TheCorporateCounsel.net

March 1, 2004

The Eisner Letters To get

To get you in the mood for our Wednesday webcast – “Conduct of the Annual Meeting” – which will include two panelists reporting from the Disney annual meeting (including one who is Disney’s Delaware lawyer), here is the recently unsealed 1996 letter from Michael Eisner to Michael Ovitz as well as the recent letter from Comcast’s CEO to Eisner regarding Comcast’s proposed acquisition.

Corp Fin’s Advice to Oil & Gas Industries

Last week, Corp Fin advised they had sent out an accounting advice letter – sort of a “global comment letter” – to all companies that they have identified as being in the oil and gas production business. In posting this letter on the SEC’s website, the staff noted that companies that did not receive the letter – but which have subsidiaries or operations in oil and gas production – should nevertheless consult the letter in preparing their filings.

FAS 69 requires specific, unique disclosures about oil and gas production; some uncertainty was thrown in, however, by the recent adoption of FAS 143 (re: asset retirement obligations) and how that affects the FAS 69 disclosures. (FAS 143 did not amend FAS 69.) This new letter gives the staff’s views on how the recognition of a liability for an asset retirement obligation and the related depreciation of the asset and accretion of the liability under FAS 143 interplay with four specific disclosure areas mandated by FAS 69: Capitalized Costs; Results of Operations; Costs Incurred; and Standardized Measures.
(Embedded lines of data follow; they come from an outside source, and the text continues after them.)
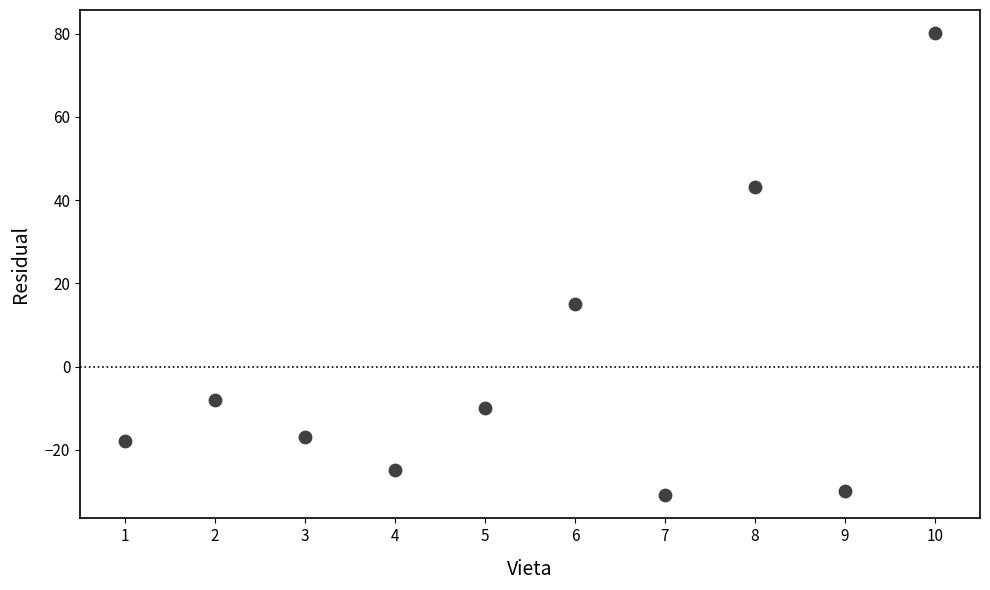

What Y value in the scatter plot is closest to 24?

15.1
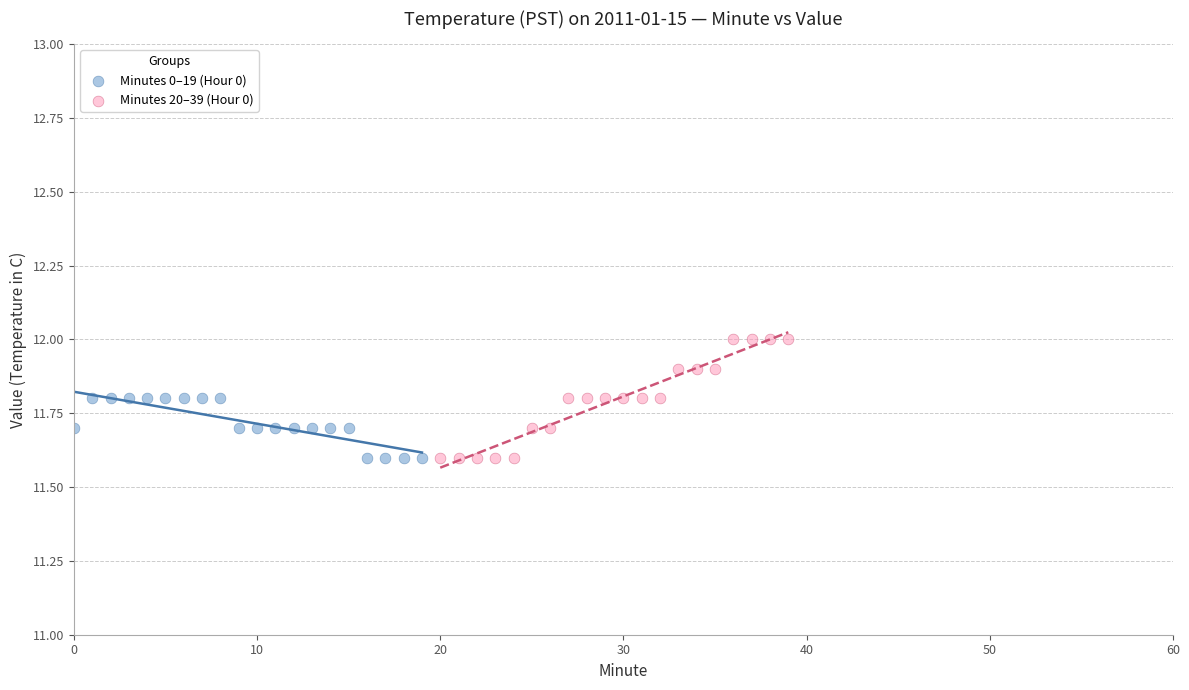

Which series reaches the maximum Y coordinate?

Minutes 20–39 (Hour 0)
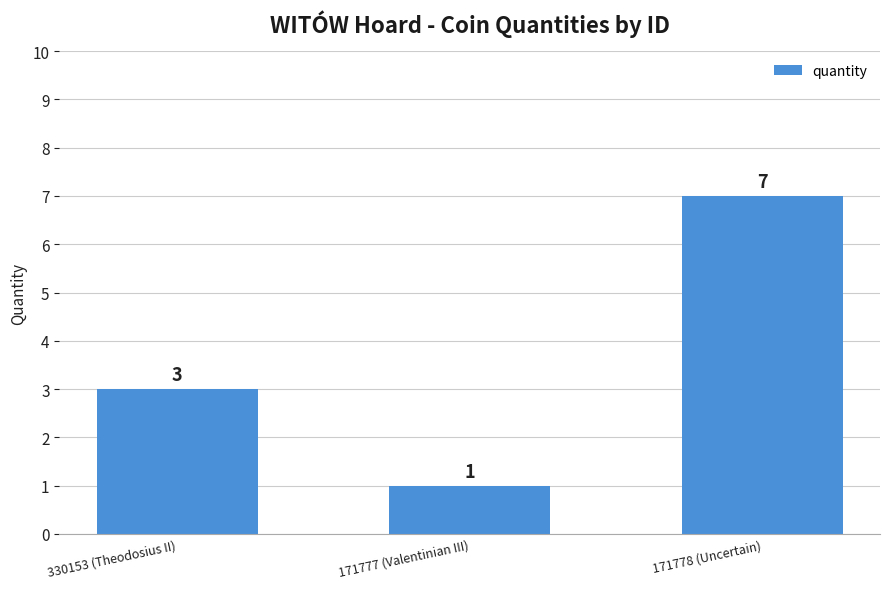

Where is the data nearest to the value 4?

330153 (Theodosius II)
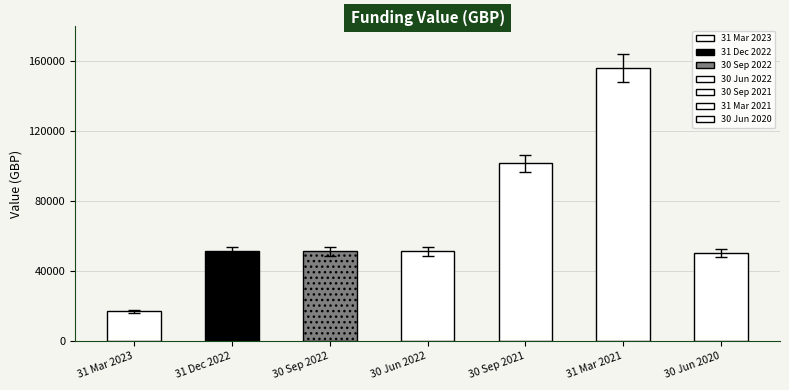

What position from the right is 30 Sep 2022?

5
I wonder if this is the start of the staff periodically posting global comments applicable to specific industries – a concept that has been kicked around in Corp Fin for over 5 years.

Understanding the Impact of Forensic Accounting on Fraud Investigations

From my days as the enforcement liaison from Corp Fin (on an interim basis when the guru in this area, Mary Kosterlitz, was out on maternity leave – Mary now leads a team of staffers in Corp Fin in this function), I have always known that forensic accounting is necessary to parse accounting fraud – and that these investigations are very complex.

However, I never really knew what went on at ground level…well, now I do through my interview with Howard Silverstone and Mike Sheetz on the Impact of Forensic Accounting on Fraud Investigations. This is Part I of a two-part interview.